You're ready to deploy, so you run:

dotnet run -- build "/" "output"

What happens:

  1. The application starts a temporary web server on a random port
  2. OutputGenerationService calls MarkdownContentService.GetPagesToGenerateAsync()
  3. The markdown service processes all files (including your blog post) and returns:
    • A page entry for /blog/my-first-post
    • Pages for any other markdown files
    • Pages for tag listings
  4. The service also calls GetContentToCopyAsync() to find images and other assets
  5. For your blog post, the generator:
    • Makes an HTTP GET request to http://localhost:[port]/blog/my-first-post
    • The server renders it (same as development)
    • Saves the HTML to output/blog/my-first-post.html
  6. All other pages are generated in parallel
  7. Static assets are copied to the output directory
  8. The temporary server shuts down

Phase 3: Production

You deploy the output/ folder to your hosting service.

What happens:

  1. A user navigates to https://yourdomain.com/blog/my-first-post
  2. The static file host serves blog/my-first-post.html
  3. The browser receives pure HTML (no server-side processing)
  4. Client-side JavaScript enhances the page with interactive features
  5. The user sees your blog post

Key differences from development:

  • No ASP.NET Core server running
  • No content services executing
  • No dynamic rendering
  • Just static files being served by a basic web server

If you need to update the blog post, you edit the markdown file and rebuild.
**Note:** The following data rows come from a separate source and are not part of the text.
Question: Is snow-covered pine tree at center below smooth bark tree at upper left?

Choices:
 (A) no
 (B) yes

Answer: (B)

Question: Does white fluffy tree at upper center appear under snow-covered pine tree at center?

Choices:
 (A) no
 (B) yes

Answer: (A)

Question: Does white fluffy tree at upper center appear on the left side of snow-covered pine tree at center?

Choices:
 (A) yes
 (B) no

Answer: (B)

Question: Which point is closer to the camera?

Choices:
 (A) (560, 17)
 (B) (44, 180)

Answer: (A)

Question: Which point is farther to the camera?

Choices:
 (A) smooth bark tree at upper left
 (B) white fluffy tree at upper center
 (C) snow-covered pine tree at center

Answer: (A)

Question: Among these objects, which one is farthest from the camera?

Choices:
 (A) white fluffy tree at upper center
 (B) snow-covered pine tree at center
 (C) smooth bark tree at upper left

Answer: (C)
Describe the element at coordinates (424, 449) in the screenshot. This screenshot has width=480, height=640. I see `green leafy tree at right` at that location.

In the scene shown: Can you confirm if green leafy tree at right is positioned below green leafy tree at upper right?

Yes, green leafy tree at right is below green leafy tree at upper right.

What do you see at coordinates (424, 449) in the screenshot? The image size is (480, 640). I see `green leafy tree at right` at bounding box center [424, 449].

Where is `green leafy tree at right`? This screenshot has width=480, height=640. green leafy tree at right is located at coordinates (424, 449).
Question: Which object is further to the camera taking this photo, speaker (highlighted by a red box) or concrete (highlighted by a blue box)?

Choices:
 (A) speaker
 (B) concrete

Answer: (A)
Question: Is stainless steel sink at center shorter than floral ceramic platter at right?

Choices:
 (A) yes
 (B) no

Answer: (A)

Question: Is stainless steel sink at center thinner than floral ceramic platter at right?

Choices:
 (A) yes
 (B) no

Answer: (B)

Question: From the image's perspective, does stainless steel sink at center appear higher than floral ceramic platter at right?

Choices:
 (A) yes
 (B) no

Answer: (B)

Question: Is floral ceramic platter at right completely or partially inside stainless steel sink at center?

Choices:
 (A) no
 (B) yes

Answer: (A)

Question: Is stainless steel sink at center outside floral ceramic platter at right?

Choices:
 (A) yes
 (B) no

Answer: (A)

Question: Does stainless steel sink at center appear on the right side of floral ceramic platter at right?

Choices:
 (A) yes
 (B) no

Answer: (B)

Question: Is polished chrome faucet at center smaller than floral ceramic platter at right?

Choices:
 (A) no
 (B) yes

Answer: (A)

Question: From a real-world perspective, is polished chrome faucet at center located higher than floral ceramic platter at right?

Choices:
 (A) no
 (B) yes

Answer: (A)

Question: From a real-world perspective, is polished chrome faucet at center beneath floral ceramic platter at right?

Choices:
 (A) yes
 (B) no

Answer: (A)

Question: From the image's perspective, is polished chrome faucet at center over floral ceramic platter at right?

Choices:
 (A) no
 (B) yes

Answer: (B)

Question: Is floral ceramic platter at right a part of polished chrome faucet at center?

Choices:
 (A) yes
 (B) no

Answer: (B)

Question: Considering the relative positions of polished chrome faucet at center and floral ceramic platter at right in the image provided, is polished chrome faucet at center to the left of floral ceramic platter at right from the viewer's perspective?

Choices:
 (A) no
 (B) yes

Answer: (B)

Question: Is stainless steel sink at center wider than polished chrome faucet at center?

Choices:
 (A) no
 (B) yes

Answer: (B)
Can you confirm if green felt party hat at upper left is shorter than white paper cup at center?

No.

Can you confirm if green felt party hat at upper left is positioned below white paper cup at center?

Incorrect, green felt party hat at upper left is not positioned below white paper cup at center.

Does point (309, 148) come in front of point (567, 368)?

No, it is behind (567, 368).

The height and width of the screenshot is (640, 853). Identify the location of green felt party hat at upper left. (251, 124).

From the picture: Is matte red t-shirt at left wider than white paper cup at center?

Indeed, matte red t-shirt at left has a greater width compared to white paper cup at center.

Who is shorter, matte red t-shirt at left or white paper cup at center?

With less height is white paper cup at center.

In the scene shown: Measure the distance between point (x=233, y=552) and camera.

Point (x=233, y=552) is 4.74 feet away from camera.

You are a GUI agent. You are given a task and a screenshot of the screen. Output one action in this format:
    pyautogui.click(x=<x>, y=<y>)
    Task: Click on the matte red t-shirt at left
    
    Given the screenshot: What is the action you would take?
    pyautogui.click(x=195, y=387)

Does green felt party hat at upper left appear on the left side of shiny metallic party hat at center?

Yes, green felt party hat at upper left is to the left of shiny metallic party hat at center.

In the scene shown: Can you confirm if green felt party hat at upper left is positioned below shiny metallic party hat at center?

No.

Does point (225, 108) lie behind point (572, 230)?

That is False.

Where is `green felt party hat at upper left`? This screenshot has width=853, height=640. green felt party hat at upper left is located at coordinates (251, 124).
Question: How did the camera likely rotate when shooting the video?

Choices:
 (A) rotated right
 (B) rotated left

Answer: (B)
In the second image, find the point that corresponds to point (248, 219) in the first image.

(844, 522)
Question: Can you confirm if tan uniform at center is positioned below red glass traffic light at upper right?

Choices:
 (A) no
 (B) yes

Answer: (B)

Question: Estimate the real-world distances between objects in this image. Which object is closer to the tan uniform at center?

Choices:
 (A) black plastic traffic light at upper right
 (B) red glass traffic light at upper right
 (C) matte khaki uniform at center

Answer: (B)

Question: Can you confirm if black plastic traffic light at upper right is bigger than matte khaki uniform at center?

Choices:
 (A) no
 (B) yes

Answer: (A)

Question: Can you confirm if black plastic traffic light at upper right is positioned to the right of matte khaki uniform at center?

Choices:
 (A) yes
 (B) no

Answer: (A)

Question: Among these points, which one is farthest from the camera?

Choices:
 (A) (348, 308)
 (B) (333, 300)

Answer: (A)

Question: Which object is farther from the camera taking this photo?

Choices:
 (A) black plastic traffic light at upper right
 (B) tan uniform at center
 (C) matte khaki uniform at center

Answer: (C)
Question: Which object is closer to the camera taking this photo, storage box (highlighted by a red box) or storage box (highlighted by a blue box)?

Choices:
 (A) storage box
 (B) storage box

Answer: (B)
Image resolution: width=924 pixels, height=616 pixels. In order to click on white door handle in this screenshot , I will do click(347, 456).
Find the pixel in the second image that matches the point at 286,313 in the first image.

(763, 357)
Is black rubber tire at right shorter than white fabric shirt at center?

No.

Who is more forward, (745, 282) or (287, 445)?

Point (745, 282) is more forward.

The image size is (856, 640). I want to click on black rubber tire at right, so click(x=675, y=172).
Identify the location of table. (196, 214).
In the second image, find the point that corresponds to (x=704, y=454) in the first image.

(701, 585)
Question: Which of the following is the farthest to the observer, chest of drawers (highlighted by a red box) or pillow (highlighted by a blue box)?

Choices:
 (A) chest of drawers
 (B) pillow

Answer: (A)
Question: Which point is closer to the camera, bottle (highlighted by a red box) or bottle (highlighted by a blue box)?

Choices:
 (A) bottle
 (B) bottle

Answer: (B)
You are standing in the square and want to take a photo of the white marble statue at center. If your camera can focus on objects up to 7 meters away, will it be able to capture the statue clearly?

The development workflow stays the same; only the final deployment changes.

Key Differences Summary

Aspect Development Mode Build Phase Production Serving
Runtime ASP.NET Core + Blazor SSR Temporary server for generation Static file host
Content Processing Lazy load + cache, reprocess on file changes All content processed once N/A (pre-rendered)
IContentService Role Serves content dynamically from cache Provides lists of pages and assets to generate Not present
Hot Reload File watching invalidates cache Not applicable Not applicable
Response Time Fast (from cache) after warmup N/A Instant (static files)
URL Handling Runtime routing and middleware Baked into generated HTML Host serves static files
Resource Usage Memory for caching content Temporary (during generation only) Minimal (just file serving)
When to Use Local development and testing Before deployment End-user access

Understanding the Hybrid Approach

MyLittleContentEngine's architecture provides several advantages:

For Developers:

  • Familiar ASP.NET development experience
  • Instant feedback with hot reload
  • Full debugging capabilities during development
  • Content services work the same way in development and build

For Users:

  • Fast page loads (static HTML)
  • No server-side dependencies
  • Works on any static hosting platform
  • Excellent performance and reliability

For Content:

  • Single source of truth (your markdown files, API metadata, etc.)
  • Content services define how content is processed
  • Same rendering logic in development and production
  • Extensible through custom IContentService implementations

This hybrid approach makes MyLittleContentEngine unique among static site generators: you develop with the full power of a web framework, but deploy with the simplicity of static files.